Recorded data
..........

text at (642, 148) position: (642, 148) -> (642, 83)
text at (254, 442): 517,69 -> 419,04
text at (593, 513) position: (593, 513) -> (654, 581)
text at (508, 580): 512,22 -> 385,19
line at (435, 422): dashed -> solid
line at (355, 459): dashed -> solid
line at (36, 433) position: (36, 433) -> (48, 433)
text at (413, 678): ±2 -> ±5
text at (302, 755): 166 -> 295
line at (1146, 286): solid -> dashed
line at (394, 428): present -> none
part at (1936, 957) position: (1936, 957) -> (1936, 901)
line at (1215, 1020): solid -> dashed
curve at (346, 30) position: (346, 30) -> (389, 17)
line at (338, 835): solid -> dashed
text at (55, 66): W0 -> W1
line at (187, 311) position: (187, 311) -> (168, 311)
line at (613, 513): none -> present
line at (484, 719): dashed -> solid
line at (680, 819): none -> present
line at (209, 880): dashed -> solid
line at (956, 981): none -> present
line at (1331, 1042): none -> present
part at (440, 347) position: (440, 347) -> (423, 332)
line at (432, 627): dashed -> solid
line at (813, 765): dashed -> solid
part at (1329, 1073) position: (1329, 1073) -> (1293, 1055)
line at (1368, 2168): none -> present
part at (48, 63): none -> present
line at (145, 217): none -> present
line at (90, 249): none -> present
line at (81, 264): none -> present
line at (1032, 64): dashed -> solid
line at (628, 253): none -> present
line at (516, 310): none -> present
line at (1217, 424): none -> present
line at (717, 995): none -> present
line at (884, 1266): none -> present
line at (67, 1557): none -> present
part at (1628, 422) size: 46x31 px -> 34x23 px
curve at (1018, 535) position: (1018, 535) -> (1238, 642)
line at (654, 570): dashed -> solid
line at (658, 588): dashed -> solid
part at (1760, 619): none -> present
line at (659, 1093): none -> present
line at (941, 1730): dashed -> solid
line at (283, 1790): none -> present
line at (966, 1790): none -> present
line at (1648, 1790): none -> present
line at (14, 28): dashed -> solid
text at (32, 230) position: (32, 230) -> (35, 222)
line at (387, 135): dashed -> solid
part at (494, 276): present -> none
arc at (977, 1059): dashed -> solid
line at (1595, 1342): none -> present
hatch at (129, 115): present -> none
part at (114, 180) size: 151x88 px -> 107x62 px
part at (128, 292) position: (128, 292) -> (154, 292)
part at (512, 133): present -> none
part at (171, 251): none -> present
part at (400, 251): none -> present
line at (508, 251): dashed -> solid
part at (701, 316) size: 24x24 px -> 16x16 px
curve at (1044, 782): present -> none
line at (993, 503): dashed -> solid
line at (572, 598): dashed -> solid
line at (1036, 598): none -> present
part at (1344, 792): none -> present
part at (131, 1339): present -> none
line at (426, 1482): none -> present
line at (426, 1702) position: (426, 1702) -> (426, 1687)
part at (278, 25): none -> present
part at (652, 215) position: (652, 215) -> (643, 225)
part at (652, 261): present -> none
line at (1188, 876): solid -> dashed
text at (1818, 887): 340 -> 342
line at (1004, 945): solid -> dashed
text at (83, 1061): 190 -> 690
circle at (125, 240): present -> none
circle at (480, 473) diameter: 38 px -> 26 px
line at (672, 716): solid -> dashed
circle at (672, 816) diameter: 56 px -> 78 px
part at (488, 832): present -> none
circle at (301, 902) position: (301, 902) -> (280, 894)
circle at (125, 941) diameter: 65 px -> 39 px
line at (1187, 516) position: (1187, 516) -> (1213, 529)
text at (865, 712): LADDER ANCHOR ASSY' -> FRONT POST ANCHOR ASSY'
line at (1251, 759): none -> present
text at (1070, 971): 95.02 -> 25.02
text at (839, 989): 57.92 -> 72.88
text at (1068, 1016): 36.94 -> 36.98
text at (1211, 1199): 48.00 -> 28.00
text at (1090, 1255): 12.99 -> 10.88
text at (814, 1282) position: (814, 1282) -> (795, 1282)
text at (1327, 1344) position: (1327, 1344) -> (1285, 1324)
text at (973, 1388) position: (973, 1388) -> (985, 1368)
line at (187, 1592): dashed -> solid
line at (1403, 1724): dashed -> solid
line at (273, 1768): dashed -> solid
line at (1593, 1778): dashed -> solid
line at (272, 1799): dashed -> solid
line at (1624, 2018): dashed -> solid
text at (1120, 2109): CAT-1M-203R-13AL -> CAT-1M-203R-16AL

..........

(Objective)
Return, without changes, every item from the start of the recorded data through the line containing "line at (1648, 1790): none -> present", both ends included.

(Written answer)
text at (642, 148) position: (642, 148) -> (642, 83)
text at (254, 442): 517,69 -> 419,04
text at (593, 513) position: (593, 513) -> (654, 581)
text at (508, 580): 512,22 -> 385,19
line at (435, 422): dashed -> solid
line at (355, 459): dashed -> solid
line at (36, 433) position: (36, 433) -> (48, 433)
text at (413, 678): ±2 -> ±5
text at (302, 755): 166 -> 295
line at (1146, 286): solid -> dashed
line at (394, 428): present -> none
part at (1936, 957) position: (1936, 957) -> (1936, 901)
line at (1215, 1020): solid -> dashed
curve at (346, 30) position: (346, 30) -> (389, 17)
line at (338, 835): solid -> dashed
text at (55, 66): W0 -> W1
line at (187, 311) position: (187, 311) -> (168, 311)
line at (613, 513): none -> present
line at (484, 719): dashed -> solid
line at (680, 819): none -> present
line at (209, 880): dashed -> solid
line at (956, 981): none -> present
line at (1331, 1042): none -> present
part at (440, 347) position: (440, 347) -> (423, 332)
line at (432, 627): dashed -> solid
line at (813, 765): dashed -> solid
part at (1329, 1073) position: (1329, 1073) -> (1293, 1055)
line at (1368, 2168): none -> present
part at (48, 63): none -> present
line at (145, 217): none -> present
line at (90, 249): none -> present
line at (81, 264): none -> present
line at (1032, 64): dashed -> solid
line at (628, 253): none -> present
line at (516, 310): none -> present
line at (1217, 424): none -> present
line at (717, 995): none -> present
line at (884, 1266): none -> present
line at (67, 1557): none -> present
part at (1628, 422) size: 46x31 px -> 34x23 px
curve at (1018, 535) position: (1018, 535) -> (1238, 642)
line at (654, 570): dashed -> solid
line at (658, 588): dashed -> solid
part at (1760, 619): none -> present
line at (659, 1093): none -> present
line at (941, 1730): dashed -> solid
line at (283, 1790): none -> present
line at (966, 1790): none -> present
line at (1648, 1790): none -> present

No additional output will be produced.